Mexico’s 2018 Elections: Reforms at Risk?

This analysis is by Bloomberg New Energy Finance analyst Luiza Demôro. It appeared first on the Bloomberg Terminal and on


In December 2013, a landmark amendment to Mexico’s constitution effectively ended state-owned control of the country’s power sector. Virtually overnight, Mexico became one of the hottest markets in the world for renewable energy development. However, an upcoming election led currently by a strong nationalist candidate could throw a wrench into ongoing reform.

Current political situation

Current Mexico President Enrique Peña Nieto was elected with 38% of the vote and took office December 1, 2012. During his mandate (which is due to end in November 2018) Peña Nieto approved 13 constitutional changes, including major energy reform.

Peña Nieto has been unpopular for some time but frustration with his government peaked in January 2017 as gasoline prices jumped 20%, prompting “gasolinazo” street protests. The price increase, along with the public’s general dissatisfaction with slow economic growth, corruption and consecutive political scandals, drove Peña Nieto’s disapproval rate to 77% in February 2017.

Current President Enrique Peña Nieto approval ratings:

Source: Consulta Mitofsky

On July 1, 2018, voters will head to the polls to choose a new leader. The president is elected by direct and popular vote through a “first-past-the-post” voting method. On that same day, the country will also chose 500 Chamber of Deputies representatives and 128 Senators.

Political parties

Mexico has a total of nine political parties with the four most prominent being the center-right National Action Party (PAN), the left-wing MORENA, the centrist PRI and the center-left Party of Democratic Revolution (PRD).  As of November 2017, MORENA is the only party with a candidate confirmed for the 2018 election: López Obrador.

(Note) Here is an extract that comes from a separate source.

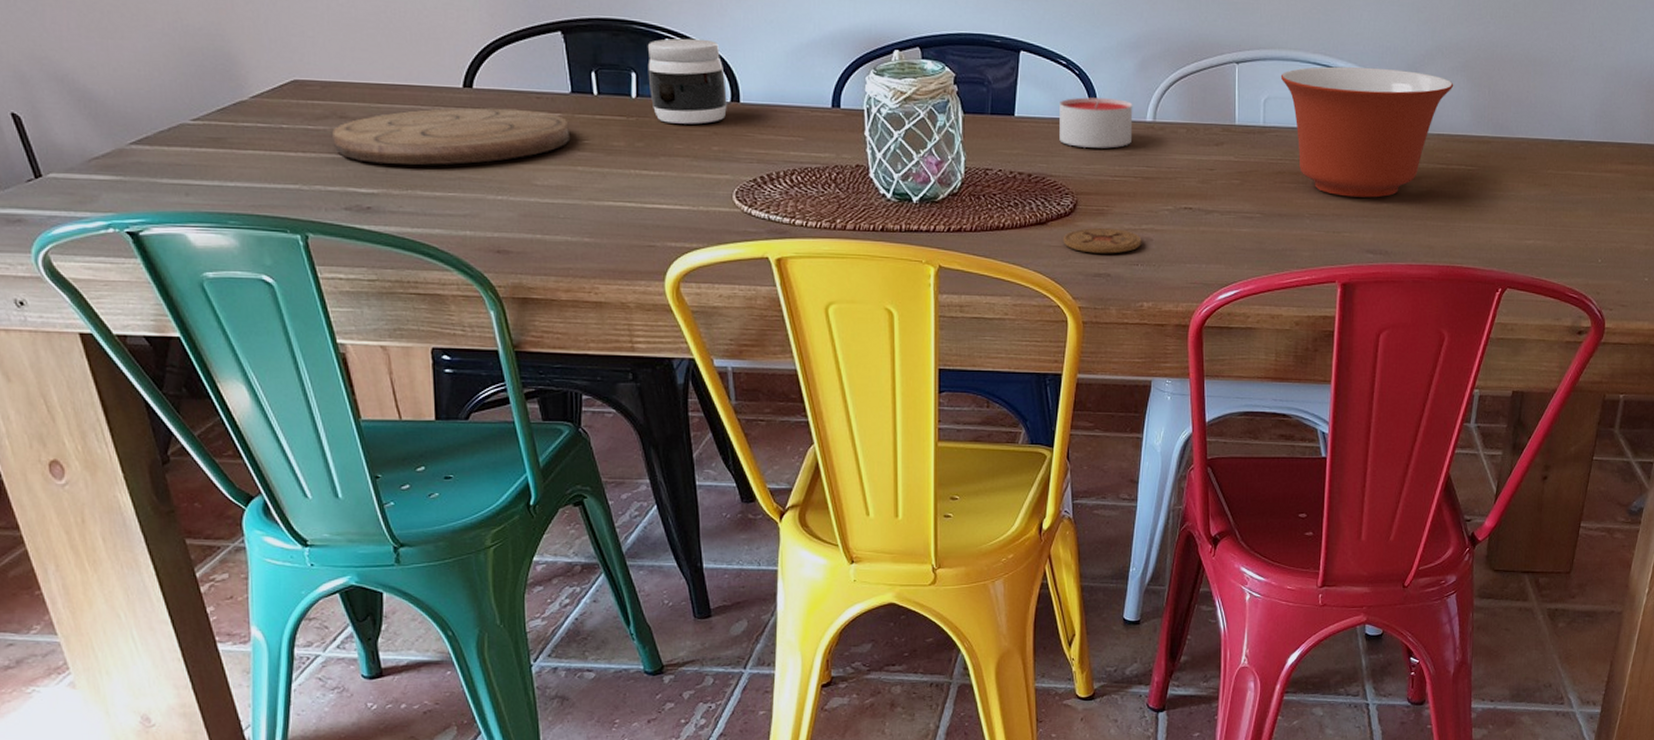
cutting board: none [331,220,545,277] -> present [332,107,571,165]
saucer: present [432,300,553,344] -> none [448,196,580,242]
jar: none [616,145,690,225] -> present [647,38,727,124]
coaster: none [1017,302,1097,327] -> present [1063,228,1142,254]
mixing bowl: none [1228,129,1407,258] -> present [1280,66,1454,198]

At this point, MORENA is the only party that represents a legitimate threat to the current energy reform’s longevity. While it says it would not unilaterally cancel the reform, it has pledged to hold a referendum on revising the constitutional amendments. That said, even if voters choose to cancel the reform, further action would be needed. This is because in Mexico revising any constitutional amendment requires two-thirds majorities in the federal Senate and the Chamber of Deputies. In addition, over half of Mexico’s state governors must approve.

Government representation by party:

Source: government of Mexico.
Note: Mexico has 32 governors, 500 deputies and 128 senators

What to expect

Securing a two-thirds super-majority at the federal level to overturn reform looks to be a serious longshot. At the state level, it’s an even longer shot as support would have to come from incumbent parties that supported the reform previously. But while a complete unravelling of energy market reforms appears unlikely, there is the realistic possibility that a new MORENA government would tinker with current policies. In fact, partial review of the reform is the most likely scenario should the party’s leader Lopez Obrador win.

This could be achieved by reviewing rules and regulations, such as the Clean Energy Certificates Guidelines and clean power auction contract rules. Such moves would not require constitutional amendments and could result, for instance, in the watering down of Mexico’s national clean energy targets. They could also involve reviewing or even delaying forthcoming auctions for clean power contracts.